• WHAT TO WORK ON
Please present the lines below as a Markdown table with the columns No. and Line, numbering each row and skipping any blank lines. Leave the pictures out of the answer.

- - - -

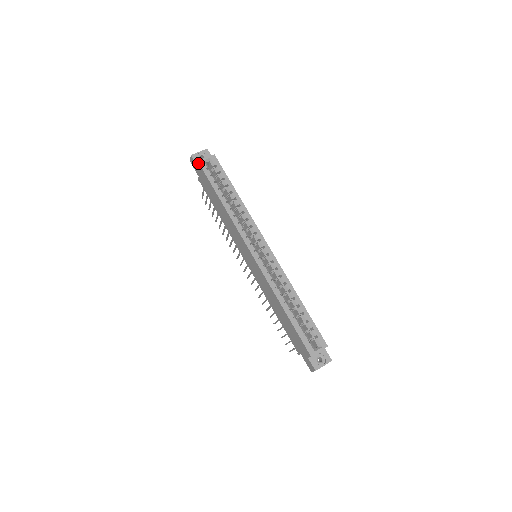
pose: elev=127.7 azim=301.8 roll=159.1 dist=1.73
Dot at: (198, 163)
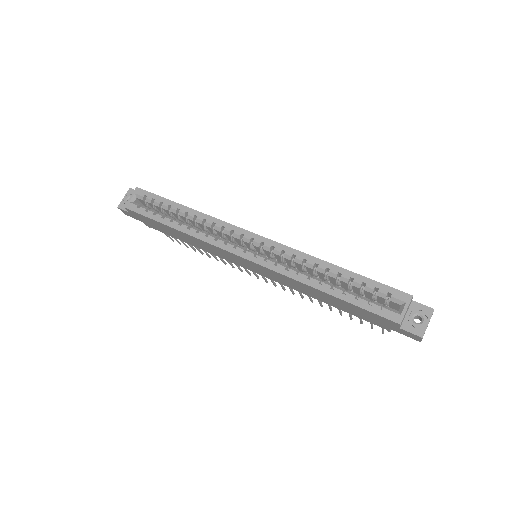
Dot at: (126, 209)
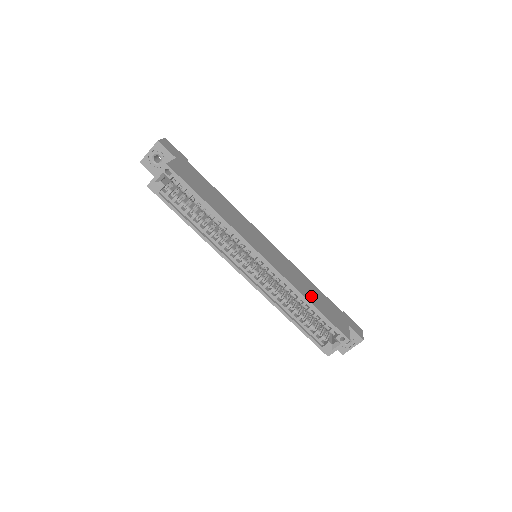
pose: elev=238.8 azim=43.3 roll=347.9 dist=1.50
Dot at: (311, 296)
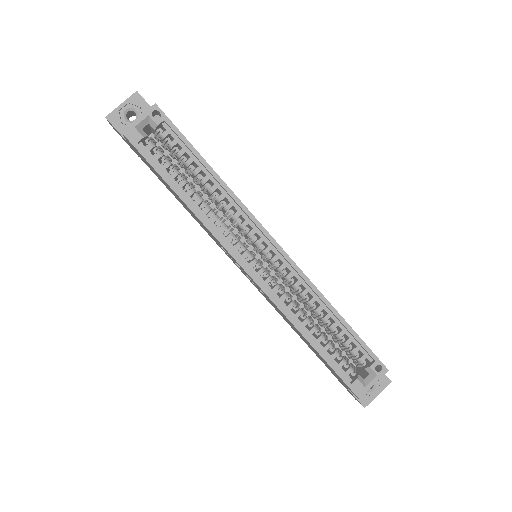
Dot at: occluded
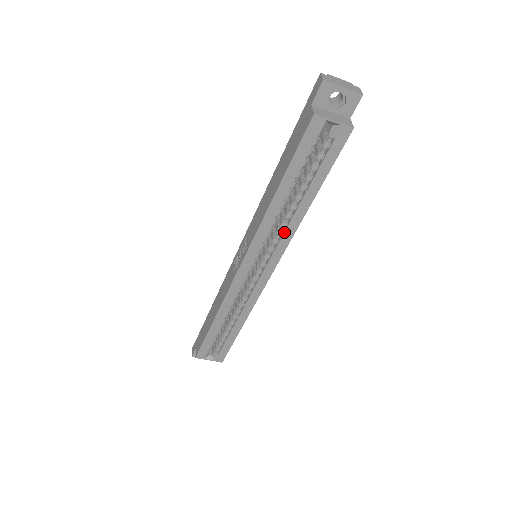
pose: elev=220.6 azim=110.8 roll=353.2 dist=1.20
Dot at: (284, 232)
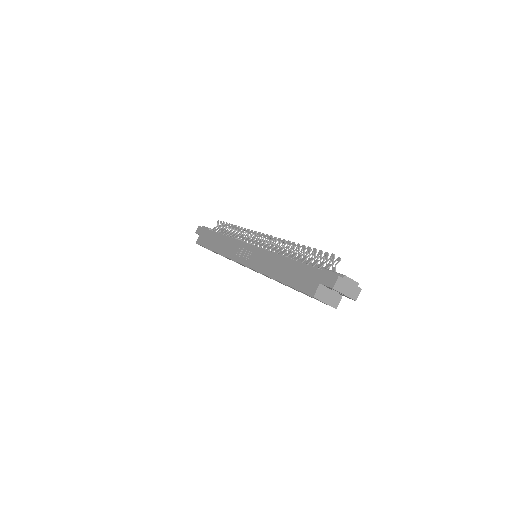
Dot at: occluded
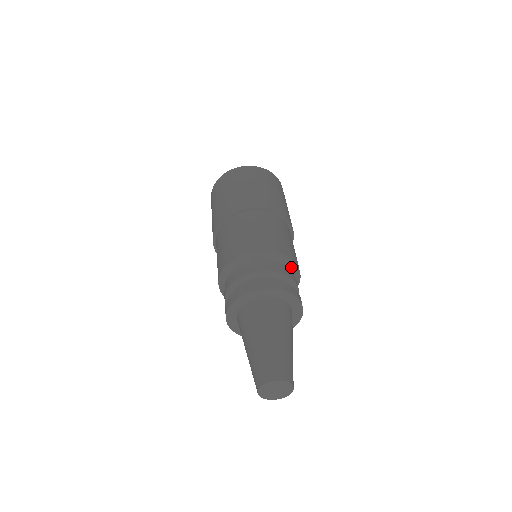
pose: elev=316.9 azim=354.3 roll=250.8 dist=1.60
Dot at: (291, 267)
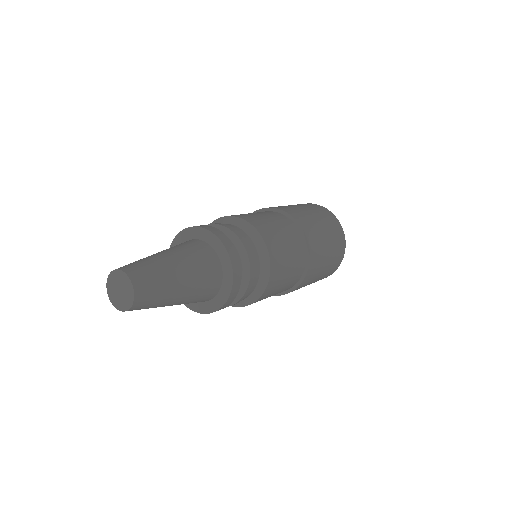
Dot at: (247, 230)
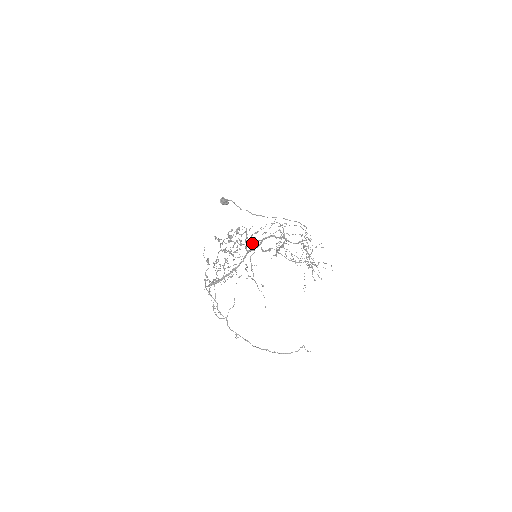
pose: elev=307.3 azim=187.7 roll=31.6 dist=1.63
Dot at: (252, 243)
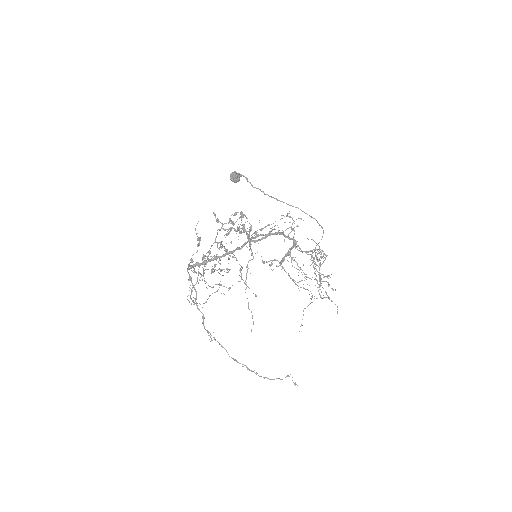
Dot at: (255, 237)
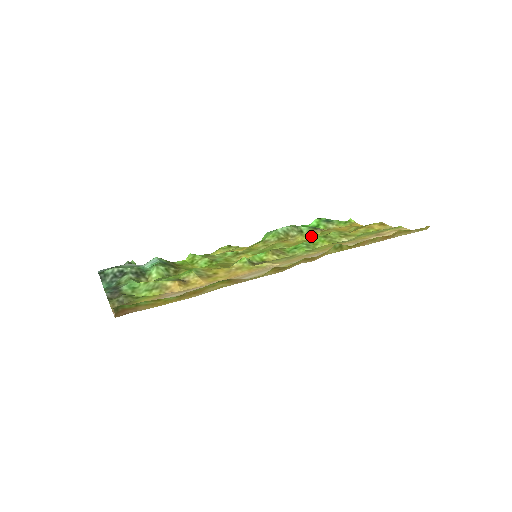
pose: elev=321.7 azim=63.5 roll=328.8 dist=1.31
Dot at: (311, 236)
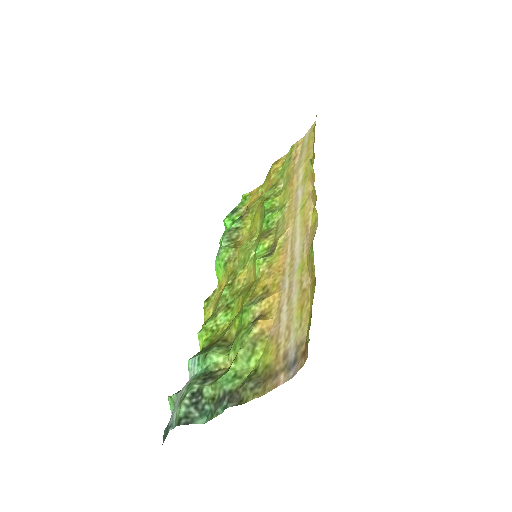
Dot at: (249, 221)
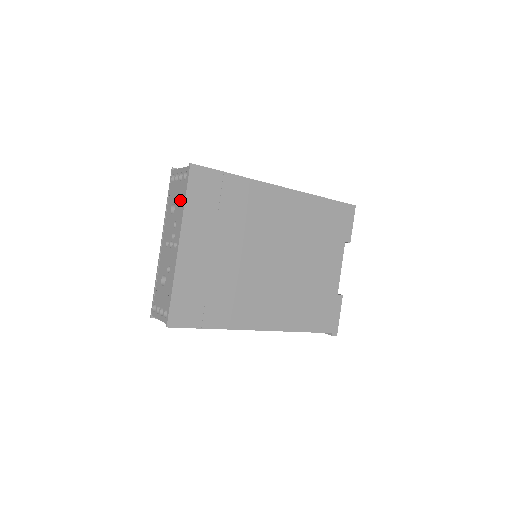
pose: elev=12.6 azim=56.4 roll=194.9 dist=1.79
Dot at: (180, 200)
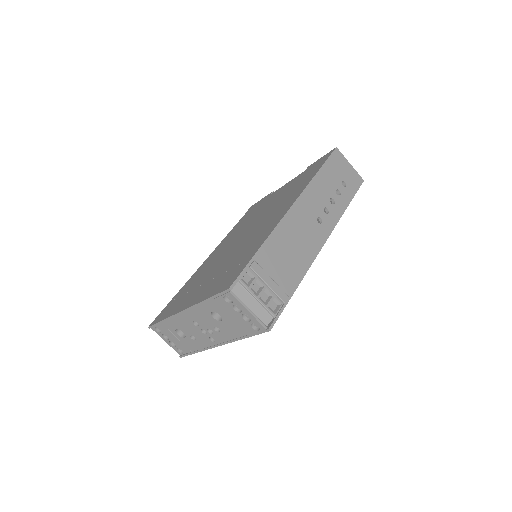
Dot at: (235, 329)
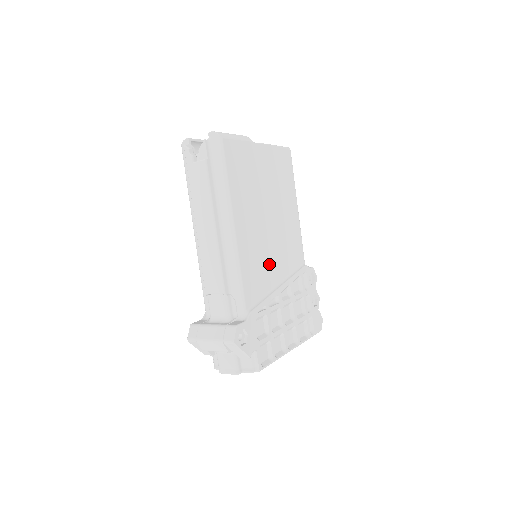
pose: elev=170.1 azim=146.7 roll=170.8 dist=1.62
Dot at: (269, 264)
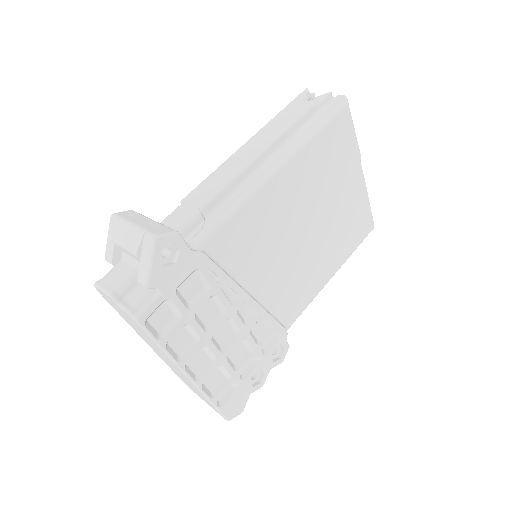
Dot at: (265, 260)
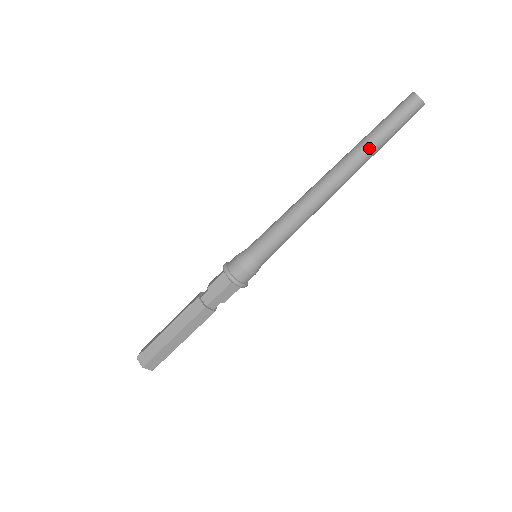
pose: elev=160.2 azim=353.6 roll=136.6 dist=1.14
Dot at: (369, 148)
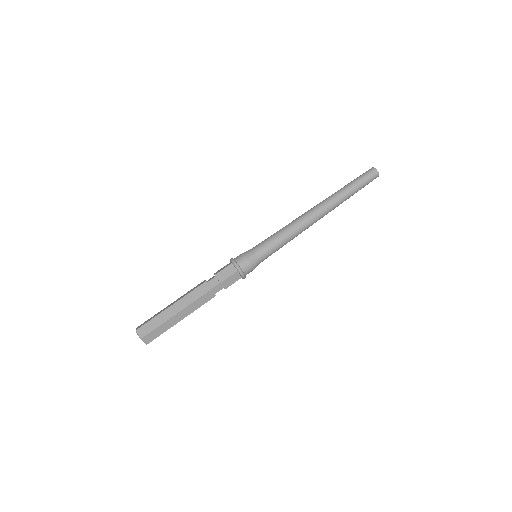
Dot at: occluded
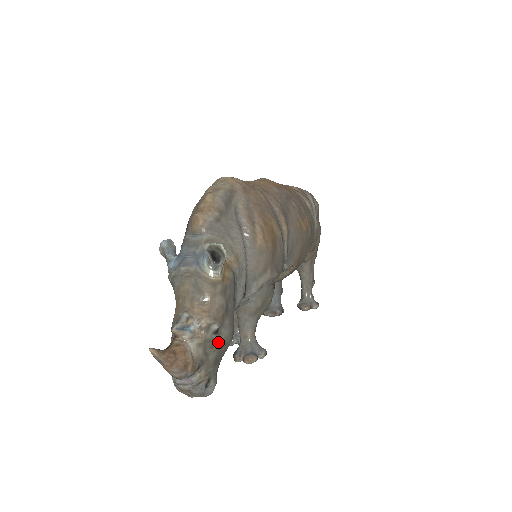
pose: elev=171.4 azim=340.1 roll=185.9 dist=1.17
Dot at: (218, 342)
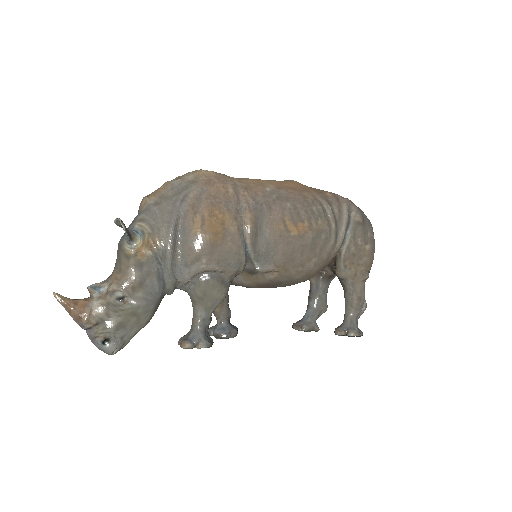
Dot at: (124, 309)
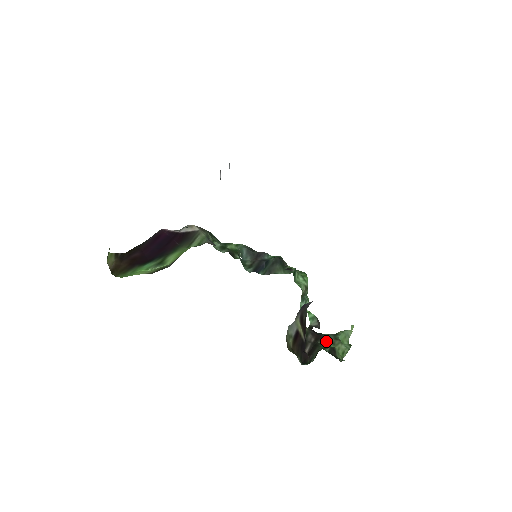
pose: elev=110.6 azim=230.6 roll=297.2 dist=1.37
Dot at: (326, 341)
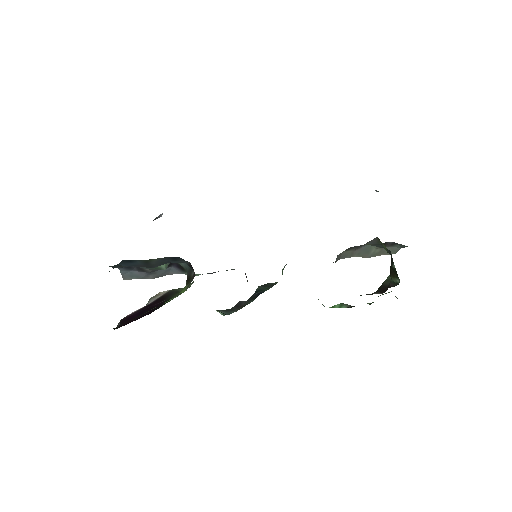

- - - -

• COMPLETED TASK
| No. | Line |
|---|---|
| 1 | pose: elev=127.7 azim=301.8 roll=159.1 dist=1.73 |
| 2 | Dot at: (198, 163) |
| 3 | Dot at: (126, 209) |
| 4 | pose: elev=238.8 azim=43.3 roll=347.9 dist=1.50 |
| 5 | Dot at: (311, 296) |
| 6 | Dot at: occluded |
| 7 | pose: elev=220.6 azim=110.8 roll=353.2 dist=1.20 |
| 8 | Dot at: (284, 232) |
| 9 | Dot at: occluded |
| 10 | pose: elev=316.9 azim=354.3 roll=250.8 dist=1.60 |
| 11 | Dot at: (291, 267) |
| 12 | Dot at: (247, 230) |
| 13 | pose: elev=307.3 azim=187.7 roll=31.6 dist=1.63 |
| 14 | Dot at: (252, 243) |
| 15 | Dot at: (255, 237) |
| 16 | pose: elev=321.7 azim=63.5 roll=328.8 dist=1.31 |
| 17 | Dot at: (311, 236) |
| 18 | Dot at: (249, 221) |
| 19 | pose: elev=12.6 azim=56.4 roll=194.9 dist=1.79 |
| 20 | Dot at: (180, 200) |
| 21 | Dot at: (235, 329) |
| 22 | pose: elev=170.1 azim=146.7 roll=170.8 dist=1.62 |
| 23 | Dot at: (269, 264) |
| 24 | Dot at: (265, 260) |
| 25 | pose: elev=160.2 azim=353.6 roll=136.6 dist=1.14 |
| 26 | Dot at: (369, 148) |
| 27 | Dot at: occluded |
| 28 | pose: elev=171.4 azim=340.1 roll=185.9 dist=1.17 |
| 29 | Dot at: (218, 342) |
| 30 | Dot at: (124, 309) |
| 31 | pose: elev=110.6 azim=230.6 roll=297.2 dist=1.37 |
| 32 | Dot at: (326, 341) |